* **What needs to be done**
Reproduce the entries that follow precisely, setting aside any images.

▬▬▬

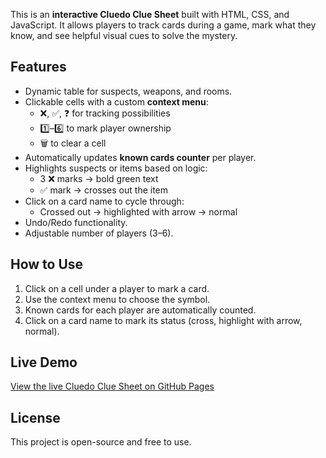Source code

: This is an **interactive Cluedo Clue Sheet** built with HTML, CSS, and JavaScript. It allows players to track cards during a game, mark what they know, and see helpful visual cues to solve the mystery.

## Features

- Dynamic table for suspects, weapons, and rooms.
- Clickable cells with a custom **context menu**:
  - ❌, ✅, ❓ for tracking possibilities
  - 1️⃣–6️⃣ to mark player ownership
  - 🗑️ to clear a cell
- Automatically updates **known cards counter** per player.
- Highlights suspects or items based on logic:
  - 3 ❌ marks → bold green text
  - ✅ mark → crosses out the item
- Click on a card name to cycle through:
  - Crossed out → highlighted with arrow → normal
- Undo/Redo functionality.
- Adjustable number of players (3–6).

## How to Use

1. Click on a cell under a player to mark a card.
2. Use the context menu to choose the symbol.
3. Known cards for each player are automatically counted.
4. Click on a card name to mark its status (cross, highlight with arrow, normal).

## Live Demo

[View the live Cluedo Clue Sheet on GitHub Pages](https://MasterBatess.github.io/cluedo-clue-sheet/)

## License

This project is open-source and free to use.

▬▬▬

* **Answer space**
Source code

: This is an **interactive Cluedo Clue Sheet** built with HTML, CSS, and JavaScript. It allows players to track cards during a game, mark what they know, and see helpful visual cues to solve the mystery.

## Features

- Dynamic table for suspects, weapons, and rooms.
- Clickable cells with a custom **context menu**:
  - ❌, ✅, ❓ for tracking possibilities
  - 1️⃣–6️⃣ to mark player ownership
  - 🗑️ to clear a cell
- Automatically updates **known cards counter** per player.
- Highlights suspects or items based on logic:
  - 3 ❌ marks → bold green text
  - ✅ mark → crosses out the item
- Click on a card name to cycle through:
  - Crossed out → highlighted with arrow → normal
- Undo/Redo functionality.
- Adjustable number of players (3–6).

## How to Use

1. Click on a cell under a player to mark a card.
2. Use the context menu to choose the symbol.
3. Known cards for each player are automatically counted.
4. Click on a card name to mark its status (cross, highlight with arrow, normal).

## Live Demo

[View the live Cluedo Clue Sheet on GitHub Pages](https://MasterBatess.github.io/cluedo-clue-sheet/)

## License

This project is open-source and free to use.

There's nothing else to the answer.